━━━ Supplied information ━━━

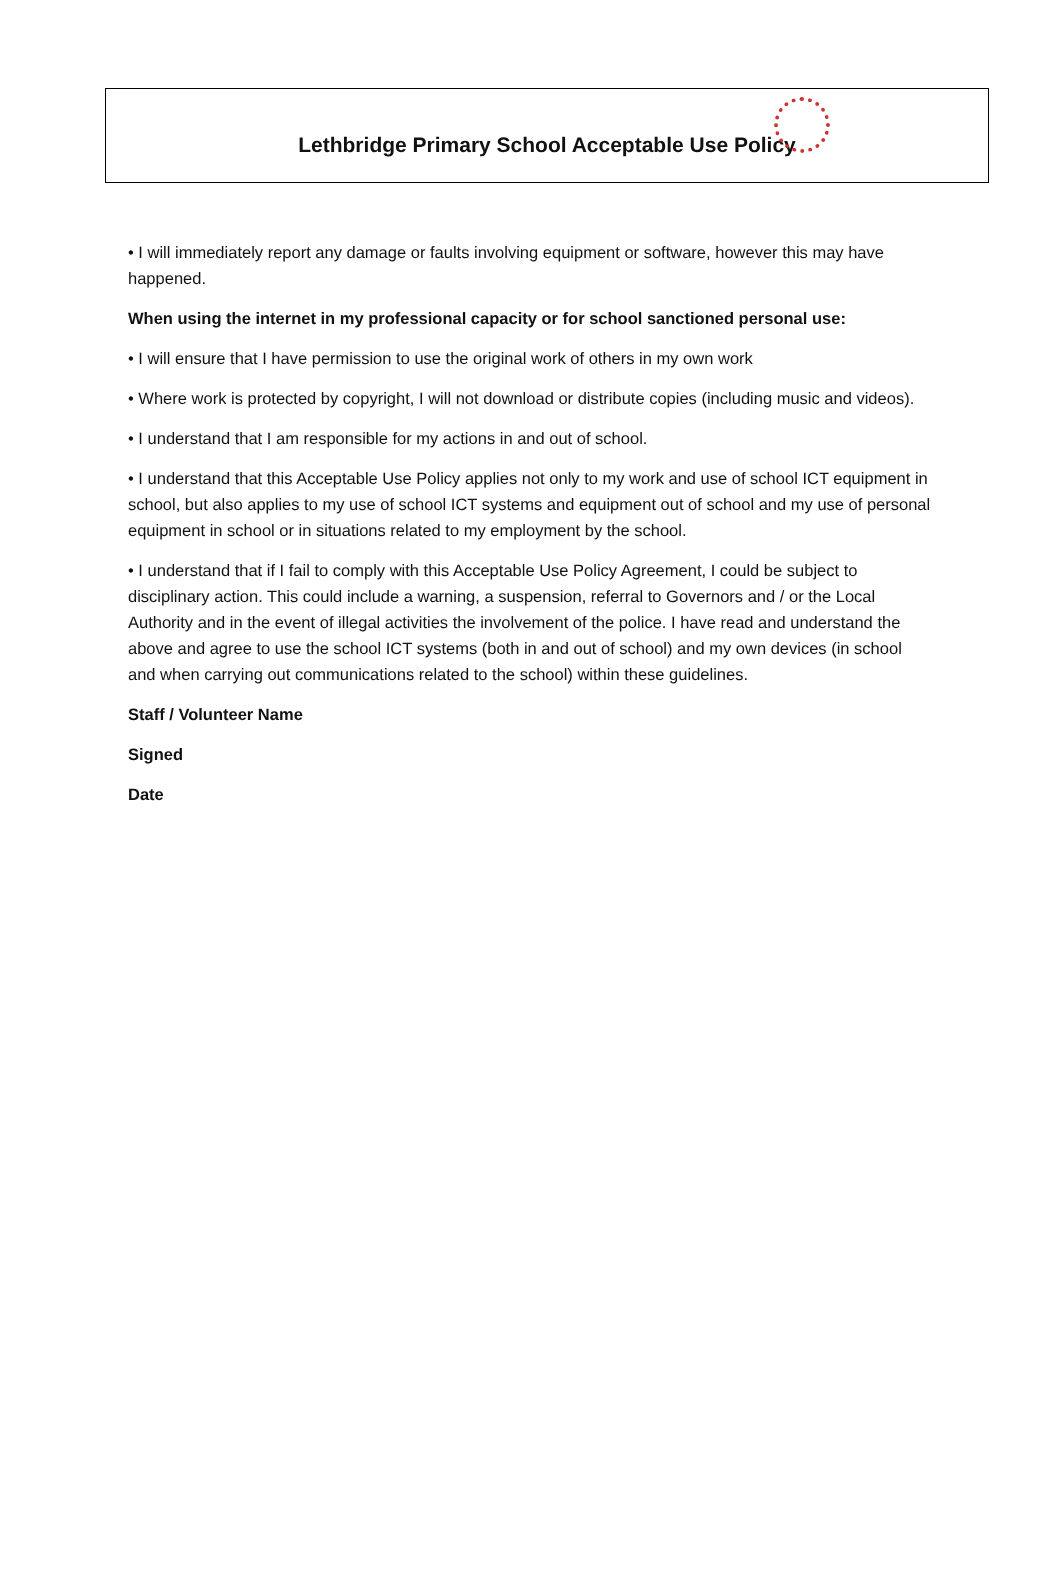Lethbridge Primary School Acceptable Use Policy
• I will immediately report any damage or faults involving equipment or software, however this may have happened.
When using the internet in my professional capacity or for school sanctioned personal use:
• I will ensure that I have permission to use the original work of others in my own work
• Where work is protected by copyright, I will not download or distribute copies (including music and videos).
• I understand that I am responsible for my actions in and out of school.
• I understand that this Acceptable Use Policy applies not only to my work and use of school ICT equipment in school, but also applies to my use of school ICT systems and equipment out of school and my use of personal equipment in school or in situations related to my employment by the school.
• I understand that if I fail to comply with this Acceptable Use Policy Agreement, I could be subject to disciplinary action. This could include a warning, a suspension, referral to Governors and / or the Local Authority and in the event of illegal activities the involvement of the police. I have read and understand the above and agree to use the school ICT systems (both in and out of school) and my own devices (in school and when carrying out communications related to the school) within these guidelines.
Staff / Volunteer Name
Signed
Date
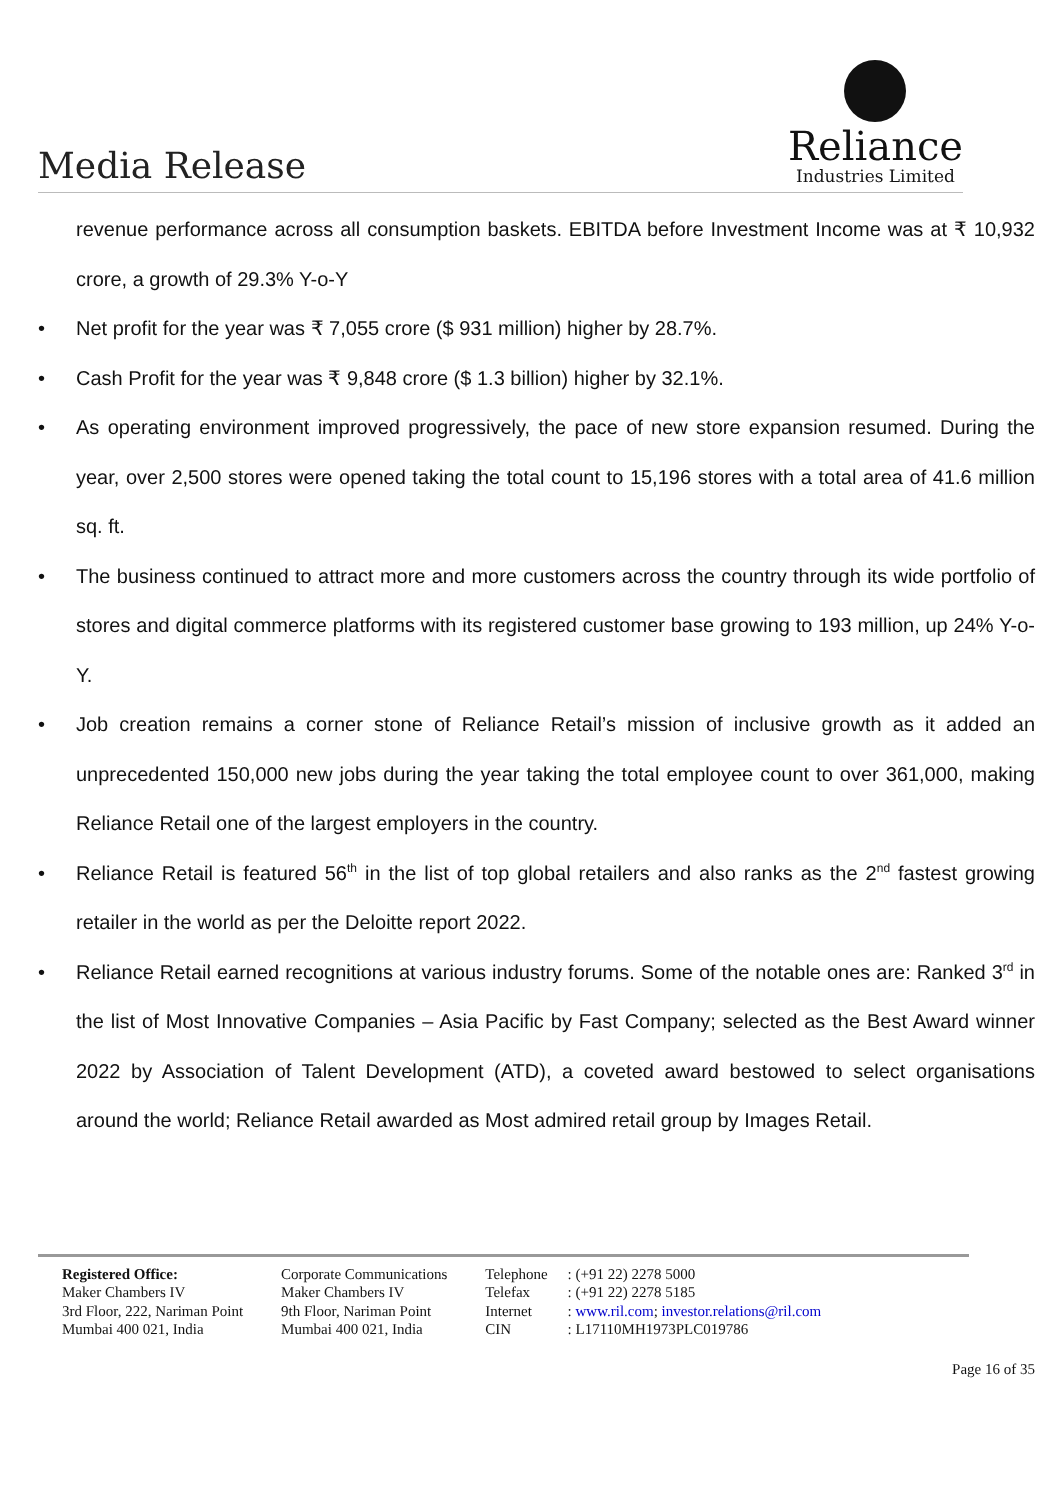Media Release
Reliance
Industries Limited
revenue performance across all consumption baskets. EBITDA before Investment Income was at ₹ 10,932 crore, a growth of 29.3% Y-o-Y
• Net profit for the year was ₹ 7,055 crore ($ 931 million) higher by 28.7%.
• Cash Profit for the year was ₹ 9,848 crore ($ 1.3 billion) higher by 32.1%.
• As operating environment improved progressively, the pace of new store expansion resumed. During the year, over 2,500 stores were opened taking the total count to 15,196 stores with a total area of 41.6 million sq. ft.
• The business continued to attract more and more customers across the country through its wide portfolio of stores and digital commerce platforms with its registered customer base growing to 193 million, up 24% Y-o-Y.
• Job creation remains a corner stone of Reliance Retail’s mission of inclusive growth as it added an unprecedented 150,000 new jobs during the year taking the total employee count to over 361,000, making Reliance Retail one of the largest employers in the country.
• Reliance Retail is featured 56<sup>th</sup> in the list of top global retailers and also ranks as the 2<sup>nd</sup> fastest growing retailer in the world as per the Deloitte report 2022.
• Reliance Retail earned recognitions at various industry forums. Some of the notable ones are: Ranked 3<sup>rd</sup> in the list of Most Innovative Companies – Asia Pacific by Fast Company; selected as the Best Award winner 2022 by Association of Talent Development (ATD), a coveted award bestowed to select organisations around the world; Reliance Retail awarded as Most admired retail group by Images Retail.
Registered Office:
Maker Chambers IV
3rd Floor, 222, Nariman Point
Mumbai 400 021, India
Corporate Communications
Maker Chambers IV
9th Floor, Nariman Point
Mumbai 400 021, India
Telephone
Telefax
Internet
CIN
: (+91 22) 2278 5000
: (+91 22) 2278 5185
: www.ril.com; investor.relations@ril.com
: L17110MH1973PLC019786
Page 16 of 35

━━━

List the lines of the material in which the word "across" occurs.

• _Exercise answer_
revenue performance across all consumption baskets. EBITDA before Investment Income was at ₹ 10,932 crore, a growth of 29.3% Y-o-Y
• The business continued to attract more and more customers across the country through its wide portfolio of stores and digital commerce platforms with its registered customer base growing to 193 million, up 24% Y-o-Y.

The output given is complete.